"When you come to an interview with IndexTank, bring your laptop. Be ready to sit down and create working code" - How is that much different from writing code on the white board, maybe I missed the point.
Coding on the whiteboard is something that you never do in real life (unless you're a CS teacher, in which case you're not really making it up). It can throw people for a loop.
Back in the 80s I couldn't write code without a copy of the programming language manual handy. Today I can't code without an internet connection. Asking people to code on the board requires dumbing down the questions to the point that it introduces way too much noise; you can't wait forever while someone tests their code.
If I tell you something like: here's the Twitter API, here's the twitter Ruby gem. Given a Twitter user, give me the most common word in their last 100 tweets. 15 minutes, show me what you got. That tells me much more about your abilities to do something useful than reversing a linked list on the board.
But I do psuedo-code on paper, and that's much the same thing. I'm not saying everyone does so, on paper or elsewhere, but it's just one way that some people think. I would never go as far to say that no one writes code away from a keyboard.

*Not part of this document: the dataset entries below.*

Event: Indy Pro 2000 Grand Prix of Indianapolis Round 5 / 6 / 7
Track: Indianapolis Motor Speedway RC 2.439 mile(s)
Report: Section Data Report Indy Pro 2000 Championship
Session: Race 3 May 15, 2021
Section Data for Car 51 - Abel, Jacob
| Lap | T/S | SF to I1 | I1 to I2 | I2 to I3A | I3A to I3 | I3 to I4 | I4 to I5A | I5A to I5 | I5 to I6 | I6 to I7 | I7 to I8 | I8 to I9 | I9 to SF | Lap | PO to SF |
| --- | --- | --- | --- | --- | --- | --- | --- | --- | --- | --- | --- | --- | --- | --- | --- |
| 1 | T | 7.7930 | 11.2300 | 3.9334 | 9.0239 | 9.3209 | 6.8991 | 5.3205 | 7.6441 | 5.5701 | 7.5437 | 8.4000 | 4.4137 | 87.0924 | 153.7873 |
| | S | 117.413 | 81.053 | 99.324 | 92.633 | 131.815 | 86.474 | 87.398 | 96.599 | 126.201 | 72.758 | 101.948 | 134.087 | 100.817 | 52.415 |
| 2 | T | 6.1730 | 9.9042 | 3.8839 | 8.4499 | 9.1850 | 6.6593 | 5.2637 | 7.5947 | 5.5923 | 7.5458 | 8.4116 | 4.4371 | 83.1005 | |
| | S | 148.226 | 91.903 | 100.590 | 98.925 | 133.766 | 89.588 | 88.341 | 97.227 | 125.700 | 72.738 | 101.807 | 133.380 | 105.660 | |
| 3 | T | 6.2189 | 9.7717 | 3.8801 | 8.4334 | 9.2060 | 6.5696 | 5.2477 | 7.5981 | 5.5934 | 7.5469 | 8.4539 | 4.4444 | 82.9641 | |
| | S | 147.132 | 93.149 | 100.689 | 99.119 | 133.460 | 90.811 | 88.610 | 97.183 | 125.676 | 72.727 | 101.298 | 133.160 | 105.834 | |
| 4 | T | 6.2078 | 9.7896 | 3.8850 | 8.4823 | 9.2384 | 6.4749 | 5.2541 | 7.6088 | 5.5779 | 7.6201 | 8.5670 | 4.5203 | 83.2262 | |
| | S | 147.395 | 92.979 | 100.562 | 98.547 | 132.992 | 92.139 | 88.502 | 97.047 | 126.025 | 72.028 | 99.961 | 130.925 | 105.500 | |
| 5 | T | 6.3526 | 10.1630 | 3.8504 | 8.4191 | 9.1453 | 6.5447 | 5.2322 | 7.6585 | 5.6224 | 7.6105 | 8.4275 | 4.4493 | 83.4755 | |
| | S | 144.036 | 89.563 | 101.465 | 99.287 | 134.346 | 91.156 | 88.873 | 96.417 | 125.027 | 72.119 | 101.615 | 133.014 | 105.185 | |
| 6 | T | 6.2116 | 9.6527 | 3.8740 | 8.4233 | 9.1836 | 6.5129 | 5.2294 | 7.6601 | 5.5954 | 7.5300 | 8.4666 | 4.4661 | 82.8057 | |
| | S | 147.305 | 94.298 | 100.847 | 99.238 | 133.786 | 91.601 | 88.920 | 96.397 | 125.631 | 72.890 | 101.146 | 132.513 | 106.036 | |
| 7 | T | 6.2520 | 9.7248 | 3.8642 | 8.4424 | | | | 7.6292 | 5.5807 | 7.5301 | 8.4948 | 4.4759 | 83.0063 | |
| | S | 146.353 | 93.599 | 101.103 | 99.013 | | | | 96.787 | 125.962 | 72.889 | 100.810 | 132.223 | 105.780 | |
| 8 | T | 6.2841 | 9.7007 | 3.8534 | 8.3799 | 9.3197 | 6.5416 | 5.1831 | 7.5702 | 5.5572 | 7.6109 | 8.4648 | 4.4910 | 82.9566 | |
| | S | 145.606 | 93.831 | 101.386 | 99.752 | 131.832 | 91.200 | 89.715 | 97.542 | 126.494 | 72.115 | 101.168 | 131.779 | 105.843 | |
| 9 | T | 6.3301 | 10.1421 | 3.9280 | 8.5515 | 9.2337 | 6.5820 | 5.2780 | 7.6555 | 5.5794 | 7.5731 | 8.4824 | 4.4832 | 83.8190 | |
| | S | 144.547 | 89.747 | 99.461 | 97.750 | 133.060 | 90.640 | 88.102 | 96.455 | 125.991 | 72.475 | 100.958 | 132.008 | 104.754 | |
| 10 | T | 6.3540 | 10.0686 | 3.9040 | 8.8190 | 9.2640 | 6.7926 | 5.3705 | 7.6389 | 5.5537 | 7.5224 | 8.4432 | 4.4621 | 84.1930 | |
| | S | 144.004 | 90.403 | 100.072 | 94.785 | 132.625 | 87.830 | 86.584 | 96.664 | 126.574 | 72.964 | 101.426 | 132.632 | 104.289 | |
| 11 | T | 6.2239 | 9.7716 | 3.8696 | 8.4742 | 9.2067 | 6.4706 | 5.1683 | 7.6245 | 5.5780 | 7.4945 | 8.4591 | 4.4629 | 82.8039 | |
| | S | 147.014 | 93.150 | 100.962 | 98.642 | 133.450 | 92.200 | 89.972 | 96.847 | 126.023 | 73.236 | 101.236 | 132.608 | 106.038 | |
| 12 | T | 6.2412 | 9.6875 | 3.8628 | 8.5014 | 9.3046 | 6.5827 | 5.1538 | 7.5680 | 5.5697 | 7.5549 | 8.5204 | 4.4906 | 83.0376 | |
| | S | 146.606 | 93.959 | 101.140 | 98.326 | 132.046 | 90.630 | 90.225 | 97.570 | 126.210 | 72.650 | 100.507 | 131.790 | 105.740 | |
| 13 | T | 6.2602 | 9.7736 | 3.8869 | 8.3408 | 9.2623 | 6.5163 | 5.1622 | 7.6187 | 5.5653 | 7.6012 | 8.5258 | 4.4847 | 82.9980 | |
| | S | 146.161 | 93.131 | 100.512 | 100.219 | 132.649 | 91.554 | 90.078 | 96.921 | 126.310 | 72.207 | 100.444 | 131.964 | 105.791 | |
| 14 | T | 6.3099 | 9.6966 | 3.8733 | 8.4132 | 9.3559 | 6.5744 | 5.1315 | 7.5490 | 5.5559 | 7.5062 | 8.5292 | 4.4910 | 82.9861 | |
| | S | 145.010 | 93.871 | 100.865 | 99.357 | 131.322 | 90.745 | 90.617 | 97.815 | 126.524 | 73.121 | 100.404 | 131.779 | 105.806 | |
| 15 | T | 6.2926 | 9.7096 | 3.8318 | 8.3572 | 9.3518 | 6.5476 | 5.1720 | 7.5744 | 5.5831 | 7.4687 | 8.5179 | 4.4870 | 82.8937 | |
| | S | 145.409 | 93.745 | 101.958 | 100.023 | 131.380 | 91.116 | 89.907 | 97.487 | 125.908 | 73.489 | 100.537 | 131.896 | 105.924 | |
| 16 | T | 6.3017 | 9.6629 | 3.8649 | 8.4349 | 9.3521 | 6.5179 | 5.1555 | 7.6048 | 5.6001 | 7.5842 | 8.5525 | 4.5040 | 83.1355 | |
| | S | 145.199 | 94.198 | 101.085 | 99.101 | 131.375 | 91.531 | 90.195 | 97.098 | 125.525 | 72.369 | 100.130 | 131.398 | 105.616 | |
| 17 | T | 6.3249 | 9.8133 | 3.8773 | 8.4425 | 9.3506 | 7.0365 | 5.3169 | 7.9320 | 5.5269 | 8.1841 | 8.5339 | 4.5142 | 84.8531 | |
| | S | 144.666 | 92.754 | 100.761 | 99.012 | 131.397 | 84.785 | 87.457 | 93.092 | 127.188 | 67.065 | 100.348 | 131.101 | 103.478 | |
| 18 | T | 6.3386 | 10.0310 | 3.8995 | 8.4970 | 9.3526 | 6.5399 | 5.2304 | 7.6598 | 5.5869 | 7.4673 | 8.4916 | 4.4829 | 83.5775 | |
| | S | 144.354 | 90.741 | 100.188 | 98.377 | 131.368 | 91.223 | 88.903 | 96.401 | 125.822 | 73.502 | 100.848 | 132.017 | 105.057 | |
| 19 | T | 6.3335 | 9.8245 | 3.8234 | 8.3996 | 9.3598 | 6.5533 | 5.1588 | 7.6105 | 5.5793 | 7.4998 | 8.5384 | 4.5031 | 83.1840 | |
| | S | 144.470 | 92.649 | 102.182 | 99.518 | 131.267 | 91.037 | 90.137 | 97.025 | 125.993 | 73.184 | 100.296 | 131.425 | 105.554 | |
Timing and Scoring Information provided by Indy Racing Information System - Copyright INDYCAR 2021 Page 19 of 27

And if you ever are asked to code on a whiteboard ... do it in psuedo code, and see what happens. Maybe the response will help you decide whether you want to work there.
I had a job interview that did almost exactly that, except with Apache Camel. In fact, they chose Apache Camel precisely because it was an API that very few of their applicants had any experience with, and they believed that a software developer should be able to work with a new tool very quickly.